The keystone taxa are defined as taxa that are highly connected and contribute individually or in association with other taxa to the structure and function of the microbiome irrespective of their abundance [7]. We identified the keystone taxa such as Chryseobacterium and Glutamicibacter in both lab-grown and soil-grown A. kimi microbial networks (Fig. 6). Chryseobacterium was recognized as a potential pathogen in insects, including bark beetles [25]. Glutamicibacter was suggested to aid host metabolism [34]. Although Kitasatospora and Pandoraea were not found in high abundance, we identified them as putative keystone taxa in the microbial network of the soil-grown A. kimi. This finding suggested that taxa of low abundance may be significant in shaping the network structure of the microbiota. However, empirical evidence emphasizing the importance of these keystone taxa in Collembola were hardly found in the literature and further study is required to validate the importance of the low abundance keystone taxa.

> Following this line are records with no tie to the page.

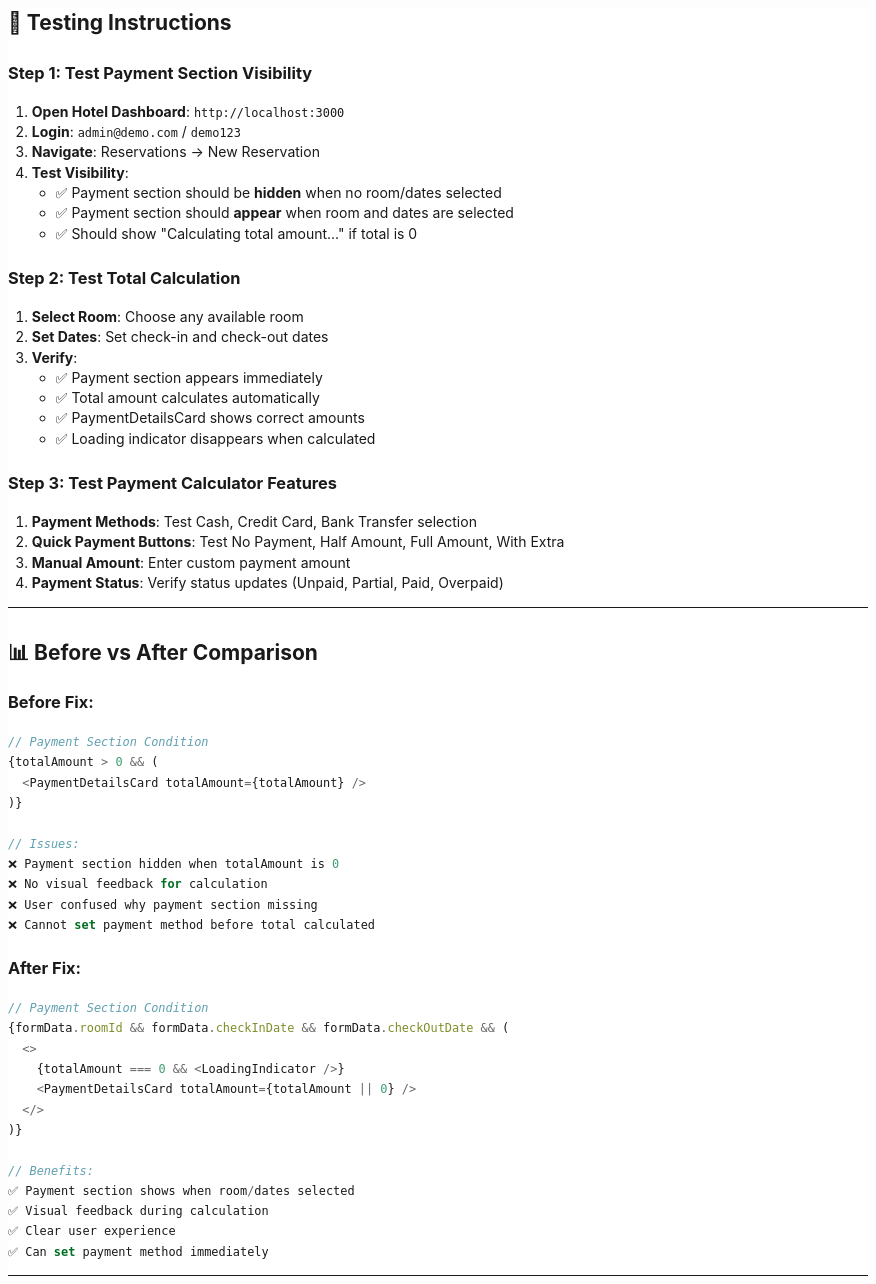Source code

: 
## 🧪 **Testing Instructions**

### **Step 1: Test Payment Section Visibility**
1. **Open Hotel Dashboard**: `http://localhost:3000`
2. **Login**: `admin@demo.com` / `demo123`
3. **Navigate**: Reservations → New Reservation
4. **Test Visibility**:
   - ✅ Payment section should be **hidden** when no room/dates selected
   - ✅ Payment section should **appear** when room and dates are selected
   - ✅ Should show "Calculating total amount..." if total is 0

### **Step 2: Test Total Calculation**
1. **Select Room**: Choose any available room
2. **Set Dates**: Set check-in and check-out dates
3. **Verify**: 
   - ✅ Payment section appears immediately
   - ✅ Total amount calculates automatically
   - ✅ PaymentDetailsCard shows correct amounts
   - ✅ Loading indicator disappears when calculated

### **Step 3: Test Payment Calculator Features**
1. **Payment Methods**: Test Cash, Credit Card, Bank Transfer selection
2. **Quick Payment Buttons**: Test No Payment, Half Amount, Full Amount, With Extra
3. **Manual Amount**: Enter custom payment amount
4. **Payment Status**: Verify status updates (Unpaid, Partial, Paid, Overpaid)

---

## 📊 **Before vs After Comparison**

### **Before Fix**:
```javascript
// Payment Section Condition
{totalAmount > 0 && (
  <PaymentDetailsCard totalAmount={totalAmount} />
)}

// Issues:
❌ Payment section hidden when totalAmount is 0
❌ No visual feedback for calculation
❌ User confused why payment section missing
❌ Cannot set payment method before total calculated
```

### **After Fix**:
```javascript
// Payment Section Condition
{formData.roomId && formData.checkInDate && formData.checkOutDate && (
  <>
    {totalAmount === 0 && <LoadingIndicator />}
    <PaymentDetailsCard totalAmount={totalAmount || 0} />
  </>
)}

// Benefits:
✅ Payment section shows when room/dates selected
✅ Visual feedback during calculation
✅ Clear user experience
✅ Can set payment method immediately
```

---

The lack of microbiome data for A. kimi has been a long-lasting gap in the assessment of the role of the A. kimi microbiota in ecotoxicological studies. Since the bacterial community composition was characterized in this study, A. kimi can be used not only as a model organism for ecotoxicological studies, but also as a gnotobiotic-type model organism with which to study the contribution of the microbiota to its ecotoxicological effects. Our study provided useful insights into the bacterial community composition of laboratory-maintained A. kimi and the potential spatio-temporal changes in the microbiota under field conditions. Allonychiurus kimi microbiota is permissive, allowing members of the soil microbiota to colonize in A. kimi and form dynamic associations with the soil microbiota. Therefore, the microbiota restructuring patterns in A. kimi, upon exposure to different environmental conditions, can also be used as an indicator of ecotoxicological effects. Since the A. kimi microbiota is amenable to both laboratory and field conditions, our study will pioneer the role of the host-associated microbiota in the ecotoxicological effects exerted by this tiny soil dwelling arthropod, A. kimi.